Data shown>
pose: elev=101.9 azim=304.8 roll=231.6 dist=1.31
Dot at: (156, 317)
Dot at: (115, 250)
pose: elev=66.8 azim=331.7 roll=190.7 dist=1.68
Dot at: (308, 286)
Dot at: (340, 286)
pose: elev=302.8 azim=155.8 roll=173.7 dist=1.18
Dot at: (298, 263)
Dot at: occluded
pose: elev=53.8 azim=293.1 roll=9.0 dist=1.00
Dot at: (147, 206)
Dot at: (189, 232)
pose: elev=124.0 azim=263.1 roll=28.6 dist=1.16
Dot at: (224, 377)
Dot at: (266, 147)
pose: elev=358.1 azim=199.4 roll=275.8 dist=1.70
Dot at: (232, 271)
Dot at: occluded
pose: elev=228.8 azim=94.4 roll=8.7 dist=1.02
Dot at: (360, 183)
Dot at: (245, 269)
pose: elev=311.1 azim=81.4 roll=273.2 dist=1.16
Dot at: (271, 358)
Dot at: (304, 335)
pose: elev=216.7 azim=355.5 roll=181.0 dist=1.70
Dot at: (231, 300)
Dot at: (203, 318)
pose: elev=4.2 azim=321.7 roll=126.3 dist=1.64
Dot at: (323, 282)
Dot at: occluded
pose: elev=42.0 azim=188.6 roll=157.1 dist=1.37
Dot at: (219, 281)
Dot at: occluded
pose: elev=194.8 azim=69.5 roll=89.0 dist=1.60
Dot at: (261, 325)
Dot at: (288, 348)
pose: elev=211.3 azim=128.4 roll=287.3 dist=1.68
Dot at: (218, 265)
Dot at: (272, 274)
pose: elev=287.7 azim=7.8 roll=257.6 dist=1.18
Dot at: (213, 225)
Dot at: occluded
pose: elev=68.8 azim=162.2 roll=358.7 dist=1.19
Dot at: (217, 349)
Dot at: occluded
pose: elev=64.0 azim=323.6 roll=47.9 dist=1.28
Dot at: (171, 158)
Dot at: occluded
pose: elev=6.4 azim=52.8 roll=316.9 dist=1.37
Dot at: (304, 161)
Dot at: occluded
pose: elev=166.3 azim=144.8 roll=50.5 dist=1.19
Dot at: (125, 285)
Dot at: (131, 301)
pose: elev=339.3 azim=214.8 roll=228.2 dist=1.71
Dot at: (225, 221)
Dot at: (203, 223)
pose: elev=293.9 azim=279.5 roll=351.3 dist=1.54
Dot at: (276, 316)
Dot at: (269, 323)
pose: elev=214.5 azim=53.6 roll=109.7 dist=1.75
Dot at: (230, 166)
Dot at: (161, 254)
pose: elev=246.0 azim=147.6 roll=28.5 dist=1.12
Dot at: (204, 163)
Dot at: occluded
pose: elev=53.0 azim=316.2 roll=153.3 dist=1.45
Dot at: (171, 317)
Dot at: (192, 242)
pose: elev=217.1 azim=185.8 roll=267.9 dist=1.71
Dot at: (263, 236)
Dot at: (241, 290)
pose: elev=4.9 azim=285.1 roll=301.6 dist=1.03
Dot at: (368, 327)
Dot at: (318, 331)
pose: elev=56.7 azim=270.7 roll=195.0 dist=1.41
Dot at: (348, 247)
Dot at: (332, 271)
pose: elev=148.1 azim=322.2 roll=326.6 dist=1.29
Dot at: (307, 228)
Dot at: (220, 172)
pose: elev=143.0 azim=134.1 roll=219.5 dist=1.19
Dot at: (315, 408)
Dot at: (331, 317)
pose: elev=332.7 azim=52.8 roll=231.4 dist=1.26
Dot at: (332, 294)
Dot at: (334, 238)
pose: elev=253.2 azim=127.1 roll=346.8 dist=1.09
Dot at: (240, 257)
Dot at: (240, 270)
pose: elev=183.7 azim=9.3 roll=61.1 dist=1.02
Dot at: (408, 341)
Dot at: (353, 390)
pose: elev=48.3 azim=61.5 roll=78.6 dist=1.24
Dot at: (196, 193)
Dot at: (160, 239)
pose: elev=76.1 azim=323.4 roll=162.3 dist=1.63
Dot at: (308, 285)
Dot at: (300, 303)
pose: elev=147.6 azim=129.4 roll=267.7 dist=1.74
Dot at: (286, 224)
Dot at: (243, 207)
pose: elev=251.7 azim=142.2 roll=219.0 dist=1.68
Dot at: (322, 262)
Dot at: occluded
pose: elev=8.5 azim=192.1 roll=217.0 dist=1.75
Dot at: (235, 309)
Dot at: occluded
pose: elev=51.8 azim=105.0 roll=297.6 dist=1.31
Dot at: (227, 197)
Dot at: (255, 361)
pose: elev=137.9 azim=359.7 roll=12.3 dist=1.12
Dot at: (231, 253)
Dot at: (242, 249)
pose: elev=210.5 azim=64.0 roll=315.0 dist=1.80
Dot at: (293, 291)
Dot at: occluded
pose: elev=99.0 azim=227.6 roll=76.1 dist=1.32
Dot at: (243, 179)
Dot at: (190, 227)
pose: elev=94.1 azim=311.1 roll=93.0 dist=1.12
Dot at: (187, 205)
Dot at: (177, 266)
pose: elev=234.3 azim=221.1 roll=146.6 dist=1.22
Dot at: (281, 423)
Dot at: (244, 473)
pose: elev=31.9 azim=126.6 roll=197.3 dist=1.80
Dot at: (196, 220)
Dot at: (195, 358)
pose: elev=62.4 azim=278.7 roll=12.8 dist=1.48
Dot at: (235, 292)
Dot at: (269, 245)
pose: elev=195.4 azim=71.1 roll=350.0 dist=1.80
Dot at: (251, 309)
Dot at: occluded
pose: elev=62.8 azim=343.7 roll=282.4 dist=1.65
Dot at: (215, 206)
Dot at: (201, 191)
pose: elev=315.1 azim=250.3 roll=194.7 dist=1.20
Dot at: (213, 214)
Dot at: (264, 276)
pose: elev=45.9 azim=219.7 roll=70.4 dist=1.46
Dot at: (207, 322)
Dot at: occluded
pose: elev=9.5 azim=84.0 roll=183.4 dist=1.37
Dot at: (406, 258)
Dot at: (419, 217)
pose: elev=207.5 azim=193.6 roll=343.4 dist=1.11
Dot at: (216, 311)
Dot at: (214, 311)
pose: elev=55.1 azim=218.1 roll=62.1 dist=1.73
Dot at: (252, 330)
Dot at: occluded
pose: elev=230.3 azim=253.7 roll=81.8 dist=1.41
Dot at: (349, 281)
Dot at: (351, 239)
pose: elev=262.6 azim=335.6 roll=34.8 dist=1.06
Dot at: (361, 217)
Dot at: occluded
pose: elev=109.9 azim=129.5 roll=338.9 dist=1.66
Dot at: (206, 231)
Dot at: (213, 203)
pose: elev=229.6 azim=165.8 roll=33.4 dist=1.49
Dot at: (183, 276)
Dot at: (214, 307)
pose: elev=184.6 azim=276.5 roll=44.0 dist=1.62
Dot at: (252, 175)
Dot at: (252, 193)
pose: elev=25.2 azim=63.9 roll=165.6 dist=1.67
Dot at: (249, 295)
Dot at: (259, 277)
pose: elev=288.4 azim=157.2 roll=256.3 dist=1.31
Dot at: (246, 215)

Given task> Copy out, with no changes, the part of the data above that opens with the line containing "pose: elev=55.1 azim=218.1" and closes with the last line of the data.

The response>
pose: elev=55.1 azim=218.1 roll=62.1 dist=1.73
Dot at: (252, 330)
Dot at: occluded
pose: elev=230.3 azim=253.7 roll=81.8 dist=1.41
Dot at: (349, 281)
Dot at: (351, 239)
pose: elev=262.6 azim=335.6 roll=34.8 dist=1.06
Dot at: (361, 217)
Dot at: occluded
pose: elev=109.9 azim=129.5 roll=338.9 dist=1.66
Dot at: (206, 231)
Dot at: (213, 203)
pose: elev=229.6 azim=165.8 roll=33.4 dist=1.49
Dot at: (183, 276)
Dot at: (214, 307)
pose: elev=184.6 azim=276.5 roll=44.0 dist=1.62
Dot at: (252, 175)
Dot at: (252, 193)
pose: elev=25.2 azim=63.9 roll=165.6 dist=1.67
Dot at: (249, 295)
Dot at: (259, 277)
pose: elev=288.4 azim=157.2 roll=256.3 dist=1.31
Dot at: (246, 215)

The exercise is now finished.